Anthony Laden, an MIP network member, is Professor of Philosophy at the University of Illinois Chicago, and is also Associate Director of the Center for Ethics and Education. Laden works in moral and political philosophy, where his research focuses on reasoning, democratic theory, feminism, the politics of identity, and the philosophy of education. He is the author of Reasoning: A Social Picture (Oxford, 2012), Reasonably Radical: Deliberative Liberalism and the Politics of Identity (Cornell, 2001), and is the co-editor (with David Owen) of Multiculturalism and Political Theory (Cambridge, 2007). 

 

Describe your area of study and how it relates to current policy discussions surrounding inequality.

I work in moral, social and political philosophy and the philosophy of education. I am currently at work on a book on democracy that traces out some of the implications of treating democracy not as a system of rules, procedures and institutions for making legitimate collective decisions, but as a way of living together wherein we work out together the terms on which we live together. This approach helps to focus attention on what I call the practice of equality: how and to what extent we treat each other as equals, as full co-authors with us of our lives together. Practices of equality (and inequality) show themselves in whether we hold certain people beneath contempt, or not worth taking seriously, and whether we understand and act as if their lives matter. They can be supported or hindered by how we distribute resources and political power and influence, but they are not exhausted by those issues. Sometimes they are treated under the umbrella of respect or recognition, but they are often not thought to be central to the sorts of questions of equality that drive lots of policy and quantitative social science.

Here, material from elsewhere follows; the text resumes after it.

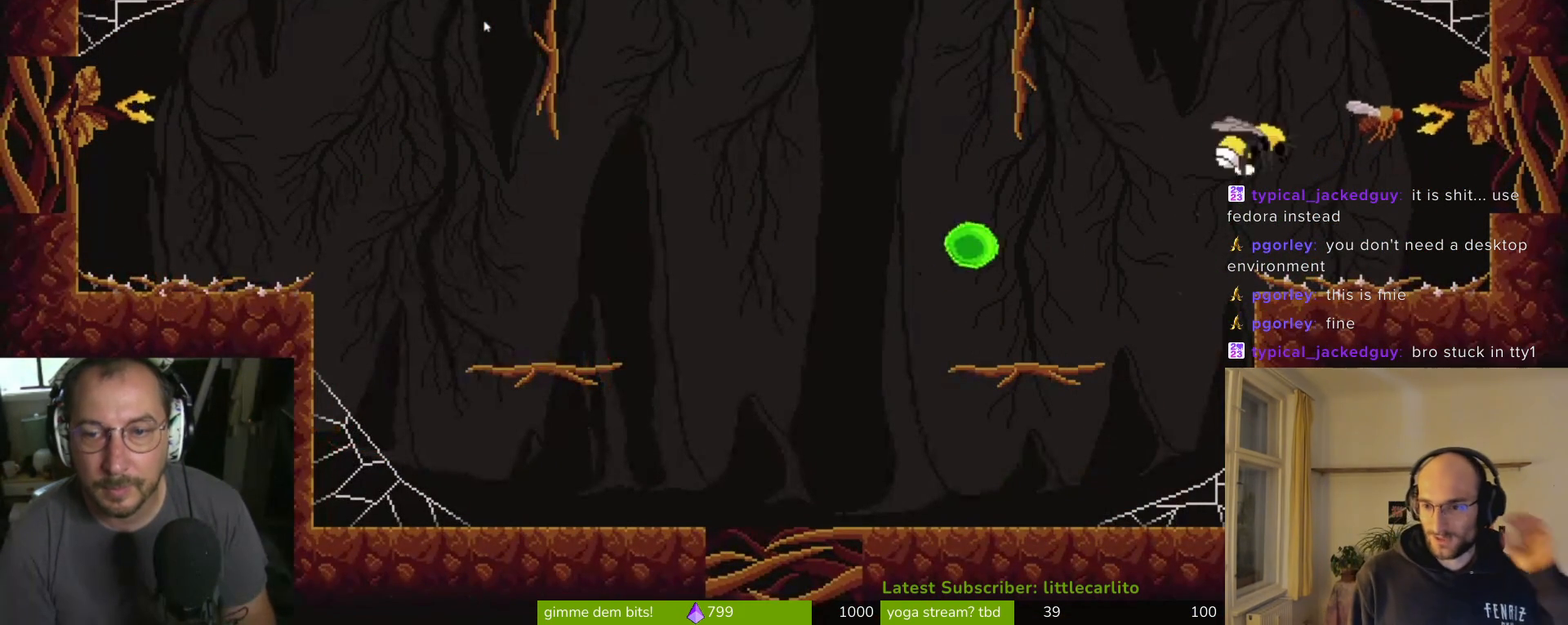
{"buttons": ["CIRCLE"], "left_stick": "right", "right_stick": "center", "events": [[67, "CROSS", "up"], [467, "CIRCLE", "down"]]}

What areas in the study of inequality are most in need of new research?

Following on my answer above, I would welcome research that integrates concerns with practices of equality into more quantitative measures of inequality. I also suspect there is more interesting work to be done of the differences between the inequalities that accrue to the very top of the income distribution (the 1% and above) and those that accrue to a wider swatch of the top (the top 20%). Richard Reeves work on opportunity hoarding is helpful here. Understanding the different modalities that preserve these forms of inequality and the harms they inflict on justice would help us guide policies that genuinely help those in the bottom 80%, and not merely spread the wealth of the 1% to those in the top 20%. Finally, there is an interesting range of questions concerning how inequality is sustained not so much by what we do or support, but what we don’t notice or concern ourselves with. Some of this is captured in work in critical race theory around “white ignorance” but I suspect there are also wider issues to be explored here.

What advice do you have for emerging scholars in your field?

Pick topics you are genuinely interested in. As one of my teachers told me, “trust in the integrity of your own mind,” i.e. trust that the questions that interest you will eventually come to be related in interesting ways.  And finally, seek out as many inter-disciplinary tables to sit at as you can and use the experience to figure out what you, given your own disciplinary training, can bring to such tables. That is one of the best ways to gain an understanding of what you think you are doing when you are working in your own discipline. Understanding that will help you make inter-disciplinary contributions, but will also give your work within your discipline a clear voice and direction.